→ Written task
For the listing underneath, give the count of lines containing the string "Unsere" and nothing further.
========================
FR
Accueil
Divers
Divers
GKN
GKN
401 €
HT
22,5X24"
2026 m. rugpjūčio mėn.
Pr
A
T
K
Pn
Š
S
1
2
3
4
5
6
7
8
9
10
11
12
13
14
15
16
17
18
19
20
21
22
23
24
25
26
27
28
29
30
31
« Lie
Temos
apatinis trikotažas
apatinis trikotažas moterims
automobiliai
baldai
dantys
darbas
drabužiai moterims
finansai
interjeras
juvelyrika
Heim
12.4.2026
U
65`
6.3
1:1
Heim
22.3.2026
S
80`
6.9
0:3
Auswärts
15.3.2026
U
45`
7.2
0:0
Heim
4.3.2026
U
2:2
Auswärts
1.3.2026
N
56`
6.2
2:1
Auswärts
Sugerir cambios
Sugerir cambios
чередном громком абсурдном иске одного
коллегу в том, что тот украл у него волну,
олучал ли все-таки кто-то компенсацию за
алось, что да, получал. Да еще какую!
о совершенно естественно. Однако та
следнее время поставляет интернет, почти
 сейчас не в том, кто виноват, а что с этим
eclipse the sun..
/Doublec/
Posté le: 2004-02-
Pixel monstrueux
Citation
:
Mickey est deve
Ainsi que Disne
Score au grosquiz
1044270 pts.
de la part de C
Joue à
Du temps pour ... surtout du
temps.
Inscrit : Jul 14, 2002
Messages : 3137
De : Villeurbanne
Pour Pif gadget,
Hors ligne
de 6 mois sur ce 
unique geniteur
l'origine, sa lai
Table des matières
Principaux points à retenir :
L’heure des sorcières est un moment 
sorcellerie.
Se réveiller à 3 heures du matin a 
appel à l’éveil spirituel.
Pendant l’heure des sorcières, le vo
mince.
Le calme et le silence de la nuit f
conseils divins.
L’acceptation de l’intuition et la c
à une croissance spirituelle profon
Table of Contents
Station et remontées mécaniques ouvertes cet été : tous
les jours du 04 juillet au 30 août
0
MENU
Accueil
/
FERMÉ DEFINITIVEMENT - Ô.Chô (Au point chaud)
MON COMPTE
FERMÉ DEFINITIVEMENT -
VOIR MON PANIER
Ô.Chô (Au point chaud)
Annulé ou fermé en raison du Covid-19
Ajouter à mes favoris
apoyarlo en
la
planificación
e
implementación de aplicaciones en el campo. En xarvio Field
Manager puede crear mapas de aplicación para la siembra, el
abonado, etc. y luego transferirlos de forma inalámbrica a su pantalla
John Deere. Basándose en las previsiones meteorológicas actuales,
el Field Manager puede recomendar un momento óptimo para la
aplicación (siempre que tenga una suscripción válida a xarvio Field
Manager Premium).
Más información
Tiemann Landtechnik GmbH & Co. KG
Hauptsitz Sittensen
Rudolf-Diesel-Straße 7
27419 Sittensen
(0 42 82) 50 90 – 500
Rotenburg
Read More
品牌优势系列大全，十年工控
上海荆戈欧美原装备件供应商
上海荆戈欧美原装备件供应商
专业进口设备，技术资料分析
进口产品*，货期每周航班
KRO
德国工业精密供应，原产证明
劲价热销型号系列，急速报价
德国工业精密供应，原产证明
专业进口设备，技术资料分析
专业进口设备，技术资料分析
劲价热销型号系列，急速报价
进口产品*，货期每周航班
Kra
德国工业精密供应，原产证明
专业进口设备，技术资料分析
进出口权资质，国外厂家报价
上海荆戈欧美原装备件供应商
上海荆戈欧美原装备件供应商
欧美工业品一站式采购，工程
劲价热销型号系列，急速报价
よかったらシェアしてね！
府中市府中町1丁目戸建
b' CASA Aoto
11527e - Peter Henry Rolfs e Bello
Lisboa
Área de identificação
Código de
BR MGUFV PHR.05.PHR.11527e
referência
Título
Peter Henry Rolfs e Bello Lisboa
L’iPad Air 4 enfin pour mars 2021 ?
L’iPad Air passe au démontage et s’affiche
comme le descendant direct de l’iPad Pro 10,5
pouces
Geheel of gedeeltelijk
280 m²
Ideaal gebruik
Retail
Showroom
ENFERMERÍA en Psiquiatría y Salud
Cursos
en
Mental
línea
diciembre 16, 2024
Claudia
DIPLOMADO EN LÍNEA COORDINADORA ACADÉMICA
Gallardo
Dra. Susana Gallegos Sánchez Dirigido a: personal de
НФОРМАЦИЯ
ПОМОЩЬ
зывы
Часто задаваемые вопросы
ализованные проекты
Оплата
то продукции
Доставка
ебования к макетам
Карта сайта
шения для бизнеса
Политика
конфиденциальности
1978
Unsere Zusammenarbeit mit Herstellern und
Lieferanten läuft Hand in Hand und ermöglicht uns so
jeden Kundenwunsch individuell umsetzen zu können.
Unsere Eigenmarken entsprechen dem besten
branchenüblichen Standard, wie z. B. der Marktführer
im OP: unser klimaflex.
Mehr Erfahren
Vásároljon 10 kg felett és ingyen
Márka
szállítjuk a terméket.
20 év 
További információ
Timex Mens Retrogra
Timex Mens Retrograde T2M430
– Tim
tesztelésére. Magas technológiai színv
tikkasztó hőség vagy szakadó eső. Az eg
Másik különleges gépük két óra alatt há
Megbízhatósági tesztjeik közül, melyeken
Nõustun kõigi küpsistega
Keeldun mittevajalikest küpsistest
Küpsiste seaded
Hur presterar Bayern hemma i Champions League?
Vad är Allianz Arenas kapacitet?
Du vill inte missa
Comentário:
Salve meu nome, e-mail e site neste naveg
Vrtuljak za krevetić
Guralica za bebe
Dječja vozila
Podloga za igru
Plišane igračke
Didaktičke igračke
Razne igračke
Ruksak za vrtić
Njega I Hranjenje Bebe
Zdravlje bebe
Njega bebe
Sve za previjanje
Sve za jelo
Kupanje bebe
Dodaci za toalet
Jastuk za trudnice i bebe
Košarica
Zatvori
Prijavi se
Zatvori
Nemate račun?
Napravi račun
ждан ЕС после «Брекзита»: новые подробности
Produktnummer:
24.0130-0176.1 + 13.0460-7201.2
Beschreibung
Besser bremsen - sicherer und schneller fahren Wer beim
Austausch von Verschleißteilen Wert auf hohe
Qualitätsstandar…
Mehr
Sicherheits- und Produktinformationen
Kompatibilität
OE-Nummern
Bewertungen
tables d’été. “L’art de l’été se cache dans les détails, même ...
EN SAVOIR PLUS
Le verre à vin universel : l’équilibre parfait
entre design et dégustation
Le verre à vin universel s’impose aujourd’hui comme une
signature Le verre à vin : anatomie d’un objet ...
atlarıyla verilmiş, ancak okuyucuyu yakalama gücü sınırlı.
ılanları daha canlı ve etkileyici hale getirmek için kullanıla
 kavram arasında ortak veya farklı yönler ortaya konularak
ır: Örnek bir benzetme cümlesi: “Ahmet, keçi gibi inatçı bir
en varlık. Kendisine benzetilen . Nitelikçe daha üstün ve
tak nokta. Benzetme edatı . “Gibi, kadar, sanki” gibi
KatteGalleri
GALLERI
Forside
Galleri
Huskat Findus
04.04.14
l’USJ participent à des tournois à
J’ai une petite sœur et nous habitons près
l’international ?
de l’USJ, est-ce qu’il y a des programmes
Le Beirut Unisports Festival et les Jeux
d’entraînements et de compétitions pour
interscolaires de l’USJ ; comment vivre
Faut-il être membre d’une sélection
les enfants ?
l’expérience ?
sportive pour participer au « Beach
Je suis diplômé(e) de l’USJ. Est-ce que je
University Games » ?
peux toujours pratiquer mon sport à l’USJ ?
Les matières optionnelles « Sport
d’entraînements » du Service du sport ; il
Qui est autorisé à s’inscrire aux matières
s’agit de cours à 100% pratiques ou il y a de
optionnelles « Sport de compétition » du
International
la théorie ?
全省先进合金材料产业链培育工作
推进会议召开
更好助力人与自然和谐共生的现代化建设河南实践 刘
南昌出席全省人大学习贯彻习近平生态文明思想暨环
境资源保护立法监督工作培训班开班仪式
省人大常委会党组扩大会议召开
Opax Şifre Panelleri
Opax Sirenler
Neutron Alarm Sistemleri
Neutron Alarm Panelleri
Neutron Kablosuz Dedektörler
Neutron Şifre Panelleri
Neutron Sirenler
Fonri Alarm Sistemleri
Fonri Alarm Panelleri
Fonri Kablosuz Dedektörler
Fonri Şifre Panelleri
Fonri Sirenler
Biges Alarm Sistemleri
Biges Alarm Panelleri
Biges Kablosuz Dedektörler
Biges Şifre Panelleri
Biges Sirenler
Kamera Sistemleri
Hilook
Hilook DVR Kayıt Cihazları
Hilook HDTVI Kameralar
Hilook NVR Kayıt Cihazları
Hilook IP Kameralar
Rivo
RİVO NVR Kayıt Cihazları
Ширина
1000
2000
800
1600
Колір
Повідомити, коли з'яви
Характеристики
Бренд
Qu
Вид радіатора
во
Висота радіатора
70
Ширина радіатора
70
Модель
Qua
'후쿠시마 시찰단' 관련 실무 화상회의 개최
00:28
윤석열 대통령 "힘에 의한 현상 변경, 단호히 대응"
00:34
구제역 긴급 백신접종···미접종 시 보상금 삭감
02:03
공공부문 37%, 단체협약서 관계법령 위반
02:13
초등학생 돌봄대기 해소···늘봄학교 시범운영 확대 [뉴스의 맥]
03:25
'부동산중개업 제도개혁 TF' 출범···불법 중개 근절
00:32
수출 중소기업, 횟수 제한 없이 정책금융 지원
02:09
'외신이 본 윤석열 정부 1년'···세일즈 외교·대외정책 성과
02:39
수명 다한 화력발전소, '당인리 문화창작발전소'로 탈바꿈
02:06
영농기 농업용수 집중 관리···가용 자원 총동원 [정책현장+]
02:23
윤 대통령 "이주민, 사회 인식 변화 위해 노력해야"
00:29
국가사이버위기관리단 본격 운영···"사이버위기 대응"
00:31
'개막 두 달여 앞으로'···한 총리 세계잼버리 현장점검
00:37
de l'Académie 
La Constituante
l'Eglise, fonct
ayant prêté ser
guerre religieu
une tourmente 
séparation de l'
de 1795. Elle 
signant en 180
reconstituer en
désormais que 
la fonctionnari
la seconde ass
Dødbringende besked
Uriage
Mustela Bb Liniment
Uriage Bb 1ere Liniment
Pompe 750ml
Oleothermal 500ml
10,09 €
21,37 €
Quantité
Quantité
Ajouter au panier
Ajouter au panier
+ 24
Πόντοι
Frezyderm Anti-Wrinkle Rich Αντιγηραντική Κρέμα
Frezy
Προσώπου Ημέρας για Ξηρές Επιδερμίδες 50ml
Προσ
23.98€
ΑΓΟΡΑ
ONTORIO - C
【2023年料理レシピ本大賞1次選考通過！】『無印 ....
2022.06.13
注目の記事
========================
→ Problem solution
2